- _INSTRUCTIONS FOR THE TASK_
Transcribe the passage of the blog entry "it's all in the little things" between "you might think" and "that it is.", inclusive.

- _SOURCE DOCUMENT_
=== Begin Enclosure ===
Tuesday, February 26, 2008

it's all in the little things

you might think that after travelling hundres of miles (24 pages away from boston in the atlas, a dear friend pointed out to me once), one would find themselves in a world hugely and startlingly different. the kind of difference that blows you out of the water and into culture shock - that oh-so-elusive state of...what?...denial? depression? some epehmeral thing we are warned about in orientation to be on our guard against as though it was more like one the of the stray dogs which wander about downtown ifrane rather than the relatively normal stage of human adjustment and adaptation that it is.

there have been differences here, to be sure. there are the obvious things like language and food and the more blantant aspects of culture like music and the bisou-bisou greeting and the omnipresent islam, easily found in phrases like ensha'allah (meaning "God willing") which can be tacked onto to just about any statement or 'hemdulillah (meaning "thanks be to God"), but you settle into those fairly quickly, or at least reconcile yourself to the fact that they're just that - different - and their not going anywhere, so you had best get used to them. pretty soon you don't really notice it anymore and you find yourself craving a bowl of b'sara (kind of like split pea soup but made with butter beans and lots of garlic) or tapping your foot to the beat of the chaabi music that is on in the taxis or reaching for a phrase only to find something in arabic coming out as really the only expression that quite grasps what you're trying to say.

i have taken a job as facilitator for the mandatory english conversation groups for all incoming students whose scores on the toefl placed them into the language centre in order to fully prepare them for integration into the all-english academic environment of aui. in these groups i find myself among young men and women - most only a year or so younger that me, if that even - and the forum becomes open for the airing of all sorts of inner sevles and life stories. like the young freshman who sat across from me this evening and didn't realize that i could easily discern the cracks running through his facade of tough guy/mr. independent as he shared how his life has changed in coming to school - the boy inside frozen in bewilderment upon returning home to parents who had moved on and begun a new life of sorts over his first semester of university. of the older graduate student who, in broken but earnest english, shared the agony of hearing his father claim to love his older brother - more successful in terms of profits and dividends - more than him.
=== End Enclosure ===
- _DATA FOR ANALYSIS_
=== Begin Enclosure ===
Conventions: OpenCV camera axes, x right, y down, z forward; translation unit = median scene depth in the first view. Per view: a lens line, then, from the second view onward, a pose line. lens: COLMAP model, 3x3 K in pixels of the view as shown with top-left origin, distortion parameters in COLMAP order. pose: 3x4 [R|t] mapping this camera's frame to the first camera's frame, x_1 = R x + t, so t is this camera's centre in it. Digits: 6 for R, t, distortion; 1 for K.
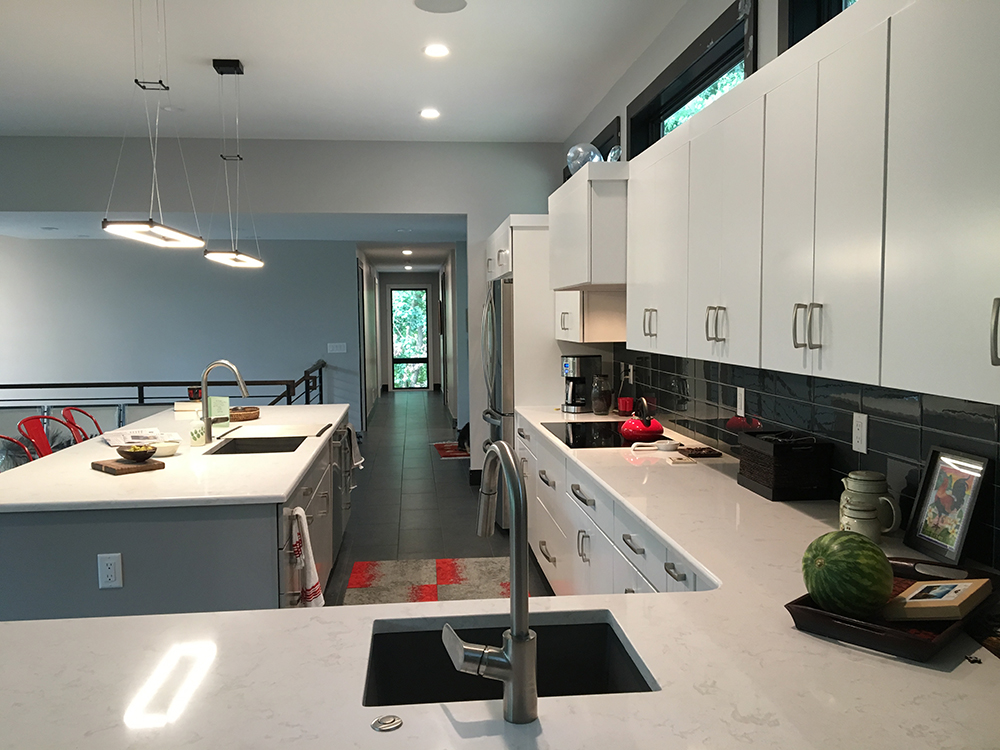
lens RADIAL K [[849.0, 0, 495.4], [0, 849.0, 380.0], [0, 0, 1]] dist [0.051461, -0.066322]
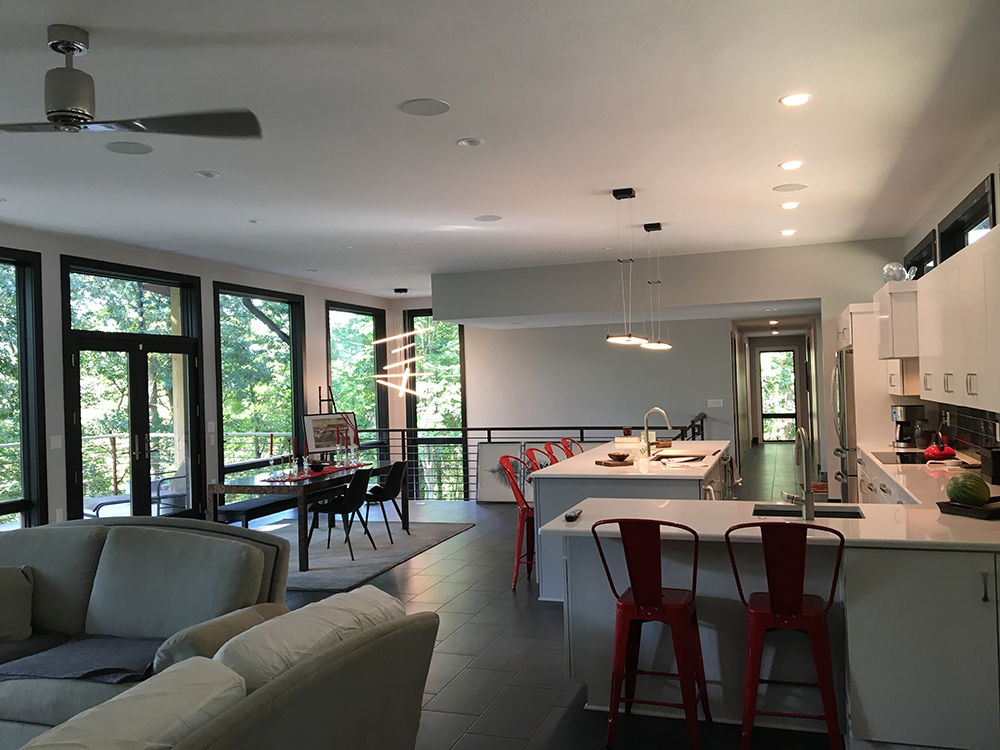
lens RADIAL K [[849.0, 0, 489.0], [0, 849.0, 377.5], [0, 0, 1]] dist [0.051461, -0.066322]
pose [[0.908967, -0.020367, -0.416371, 0.060210], [-0.009755, 0.997493, -0.070090, 0.027544], [0.416754, 0.067771, 0.906489, -0.489059]]
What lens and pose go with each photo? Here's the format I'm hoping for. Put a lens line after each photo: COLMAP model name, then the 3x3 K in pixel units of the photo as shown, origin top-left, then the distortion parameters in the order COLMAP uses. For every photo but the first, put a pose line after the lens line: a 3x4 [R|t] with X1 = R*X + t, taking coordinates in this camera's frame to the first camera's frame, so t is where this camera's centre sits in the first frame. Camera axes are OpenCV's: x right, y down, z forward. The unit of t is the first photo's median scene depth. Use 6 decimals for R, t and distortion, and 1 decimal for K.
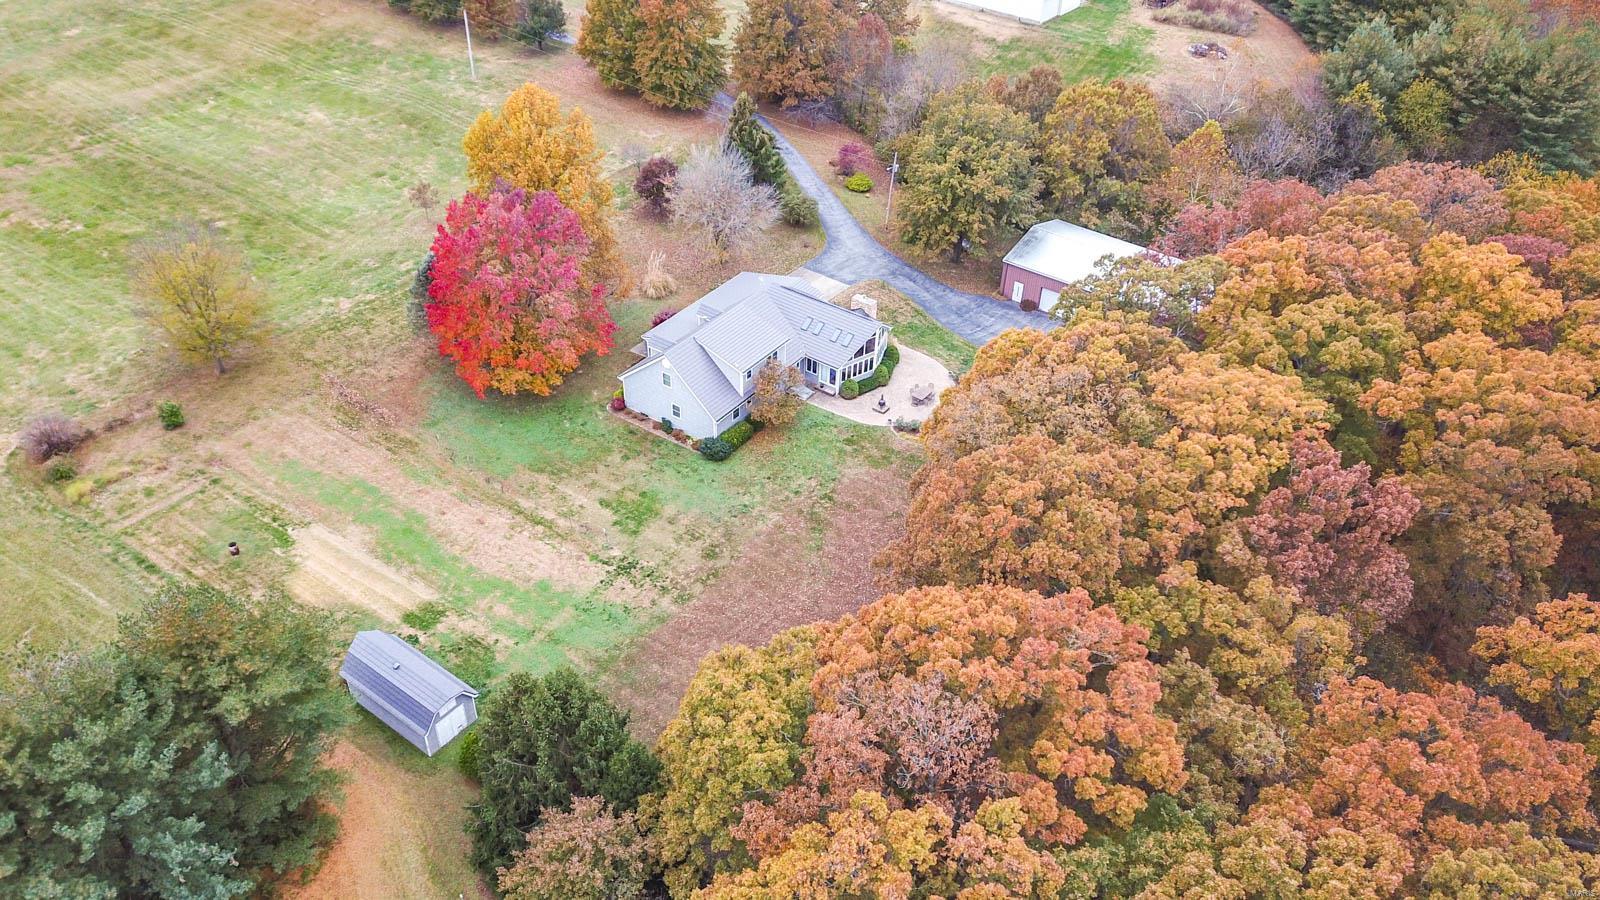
lens RADIAL K [[1219.0, 0, 803.8], [0, 1219.0, 445.5], [0, 0, 1]] dist [0.010297, -0.010083]
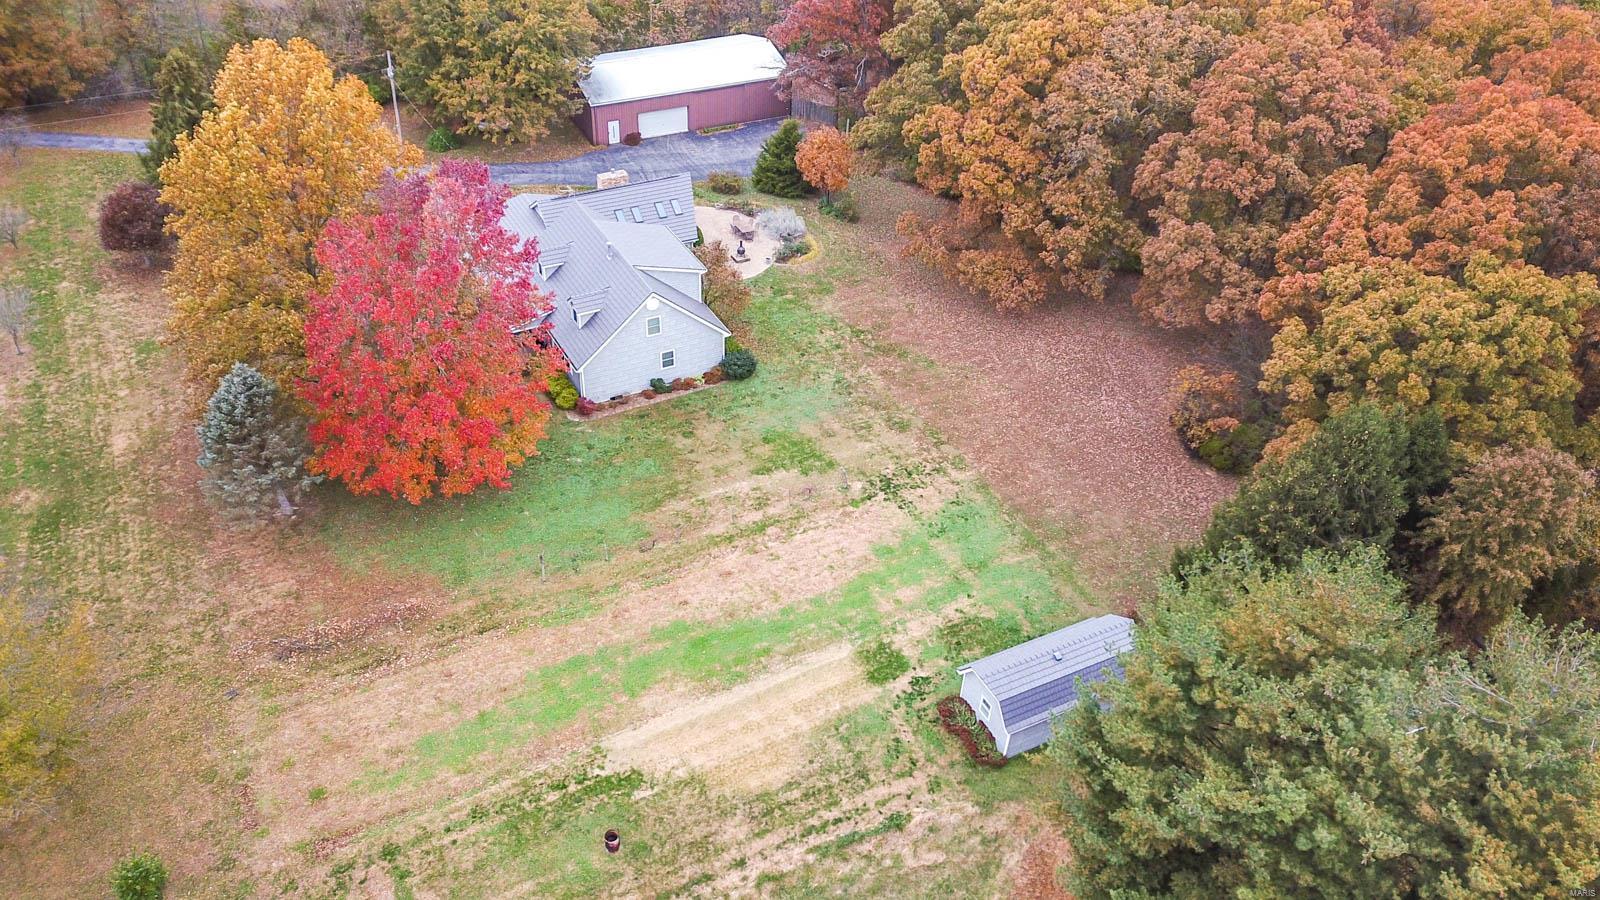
lens RADIAL K [[1219.0, 0, 814.6], [0, 1219.0, 453.7], [0, 0, 1]] dist [0.010297, -0.010083]
pose [[0.440437, -0.563157, 0.699192, -0.655307], [0.512070, 0.797274, 0.319592, -0.184855], [-0.737427, 0.217275, 0.639525, 0.448184]]
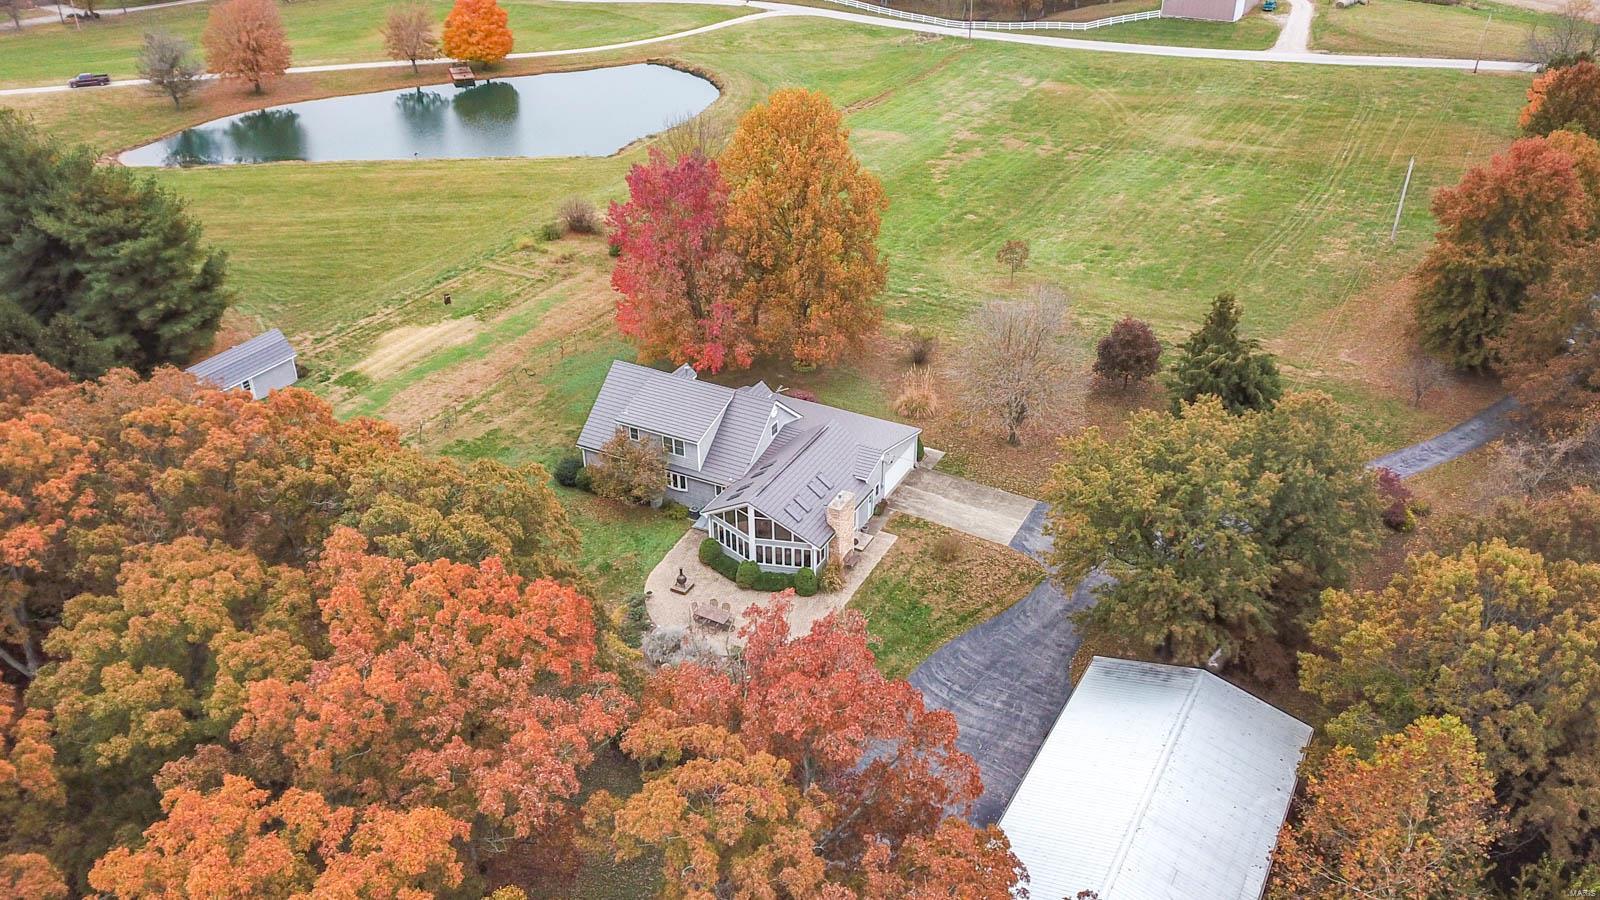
lens RADIAL K [[1219.0, 0, 802.0], [0, 1219.0, 451.2], [0, 0, 1]] dist [0.010297, -0.010083]
pose [[0.126652, 0.479827, -0.868173, 0.706446], [-0.582484, 0.744408, 0.326450, -0.393346], [0.802915, 0.464352, 0.373772, 0.795416]]
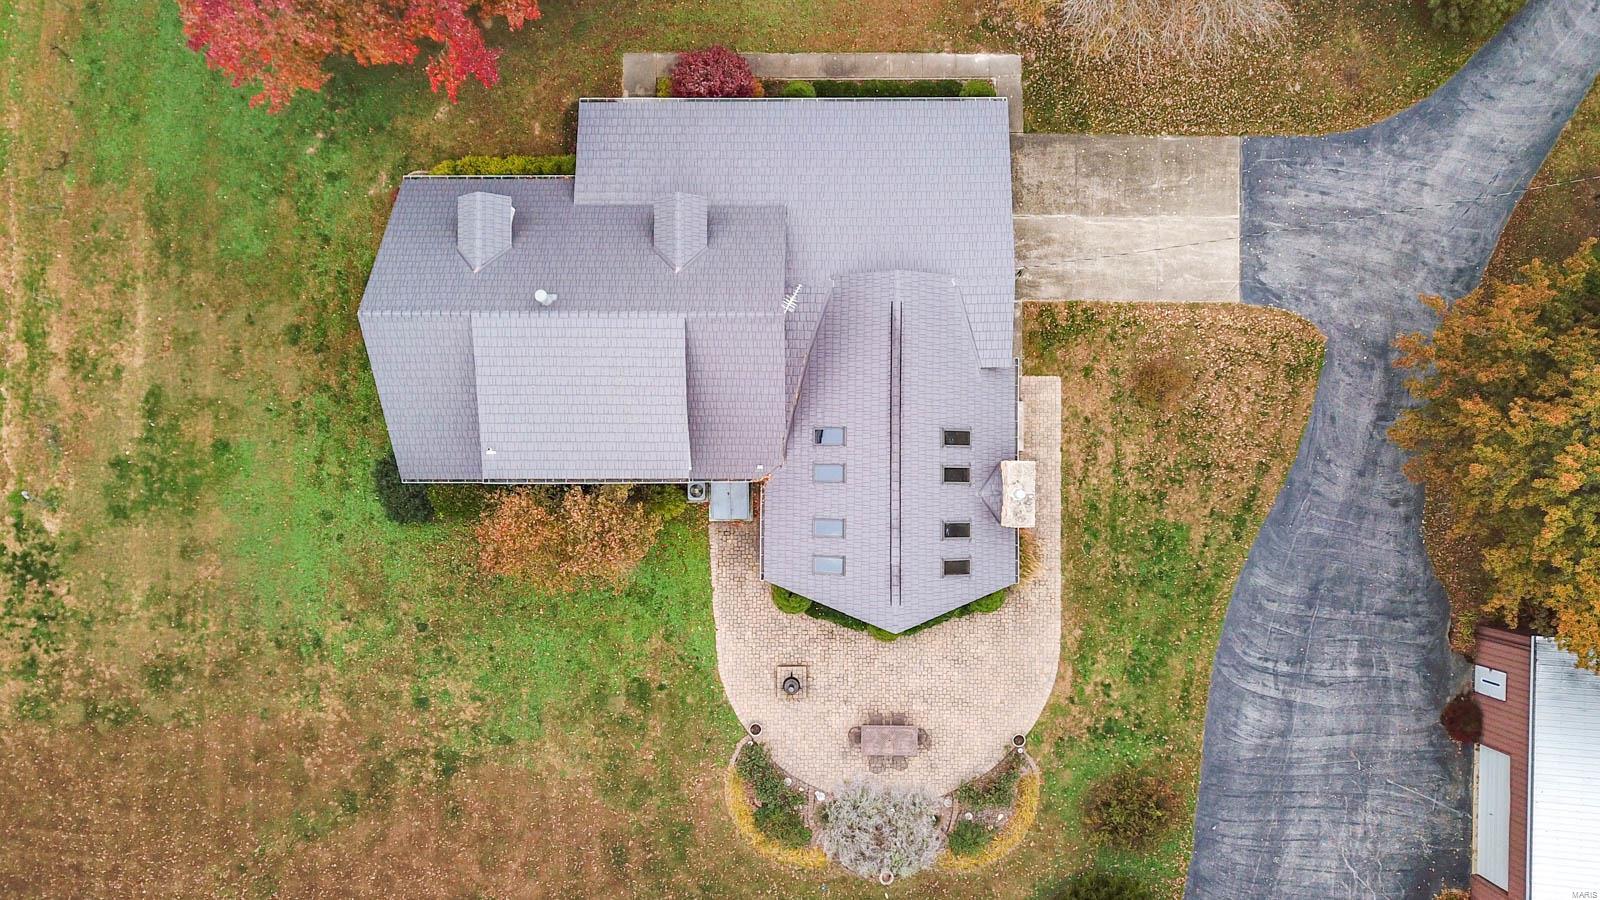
lens RADIAL K [[1219.0, 0, 802.5], [0, 1219.0, 449.1], [0, 0, 1]] dist [0.010297, -0.010083]
pose [[0.571646, 0.818612, -0.055627, 0.023838], [-0.465176, 0.379193, 0.799890, -0.427878], [0.675893, -0.431378, 0.597563, 0.833499]]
=== End Enclosure ===
- _ANSWER SPACE_
you might think that after travelling hundres of miles (24 pages away from boston in the atlas, a dear friend pointed out to me once), one would find themselves in a world hugely and startlingly different. the kind of difference that blows you out of the water and into culture shock - that oh-so-elusive state of...what?...denial? depression? some epehmeral thing we are warned about in orientation to be on our guard against as though it was more like one the of the stray dogs which wander about downtown ifrane rather than the relatively normal stage of human adjustment and adaptation that it is.